:: Dataset excerpts ::
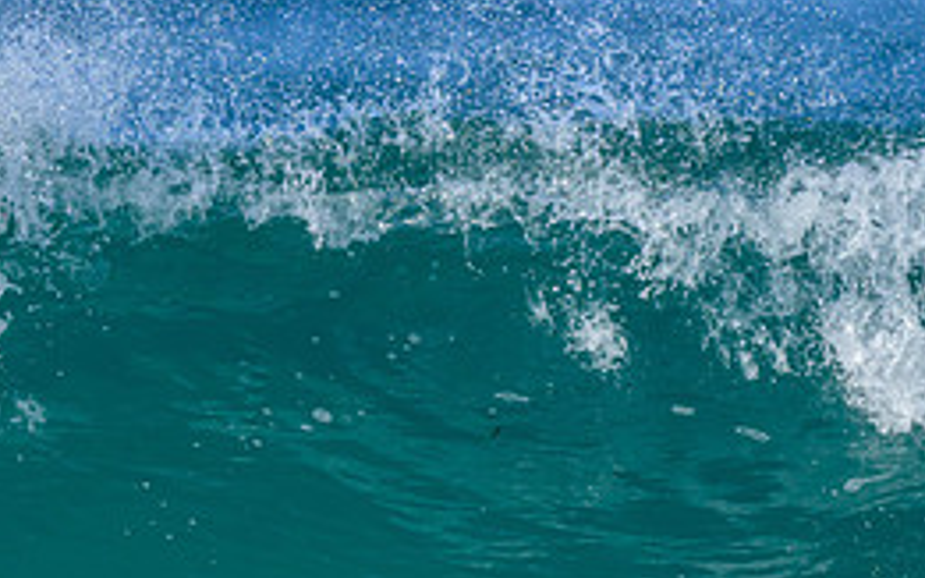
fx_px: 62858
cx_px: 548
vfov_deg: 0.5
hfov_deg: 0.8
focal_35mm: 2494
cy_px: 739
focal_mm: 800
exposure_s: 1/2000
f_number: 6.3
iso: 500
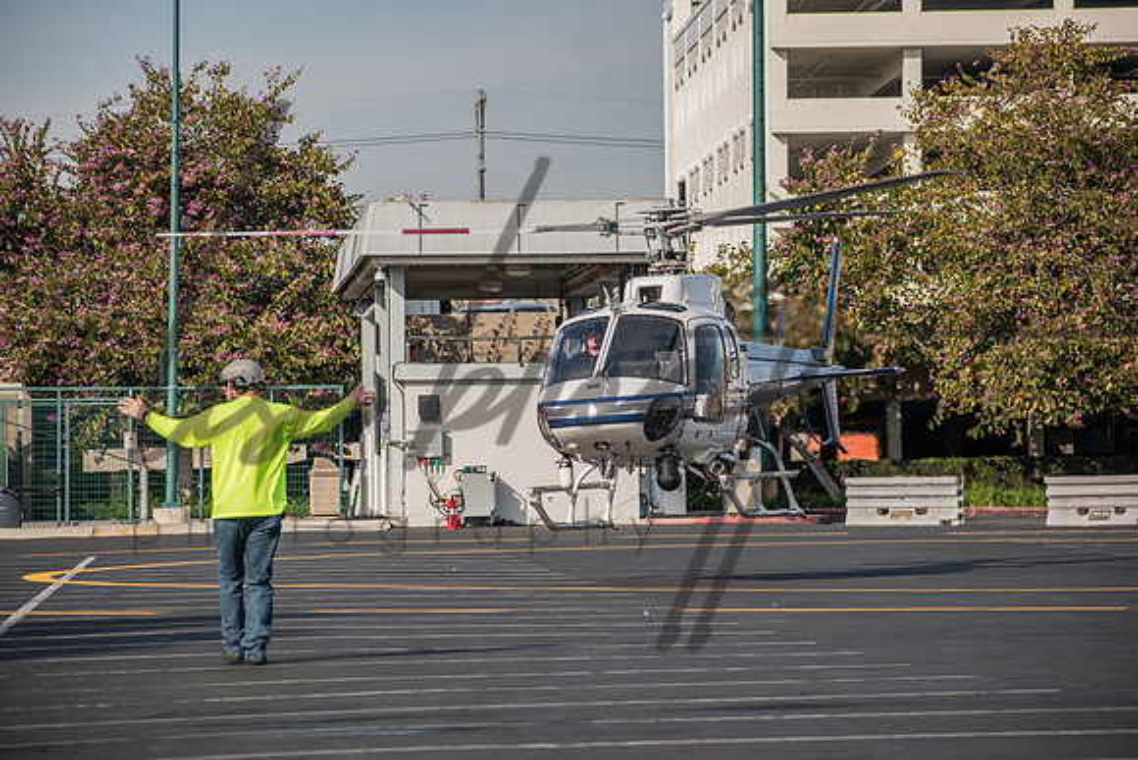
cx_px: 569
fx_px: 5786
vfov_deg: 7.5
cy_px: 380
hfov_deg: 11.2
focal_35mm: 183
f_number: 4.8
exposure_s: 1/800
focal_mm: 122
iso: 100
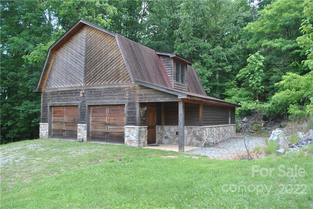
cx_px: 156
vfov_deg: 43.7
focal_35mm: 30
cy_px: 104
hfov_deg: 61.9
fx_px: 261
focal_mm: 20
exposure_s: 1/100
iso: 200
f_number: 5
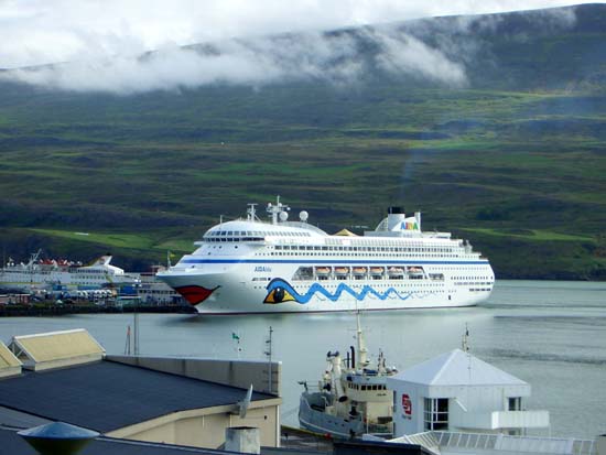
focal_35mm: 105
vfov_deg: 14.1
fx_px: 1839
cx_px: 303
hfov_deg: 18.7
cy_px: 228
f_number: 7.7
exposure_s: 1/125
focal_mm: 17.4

:: REQUIREMENT ::
Once the line holding "focal_35mm: 2494" is found, set down that line and every line after it, exactly, through the last line of the records above, omitting pictures.

:: WORKED SOLUTION ::
focal_35mm: 2494
cy_px: 739
focal_mm: 800
exposure_s: 1/2000
f_number: 6.3
iso: 500
cx_px: 569
fx_px: 5786
vfov_deg: 7.5
cy_px: 380
hfov_deg: 11.2
focal_35mm: 183
f_number: 4.8
exposure_s: 1/800
focal_mm: 122
iso: 100
cx_px: 156
vfov_deg: 43.7
focal_35mm: 30
cy_px: 104
hfov_deg: 61.9
fx_px: 261
focal_mm: 20
exposure_s: 1/100
iso: 200
f_number: 5
focal_35mm: 105
vfov_deg: 14.1
fx_px: 1839
cx_px: 303
hfov_deg: 18.7
cy_px: 228
f_number: 7.7
exposure_s: 1/125
focal_mm: 17.4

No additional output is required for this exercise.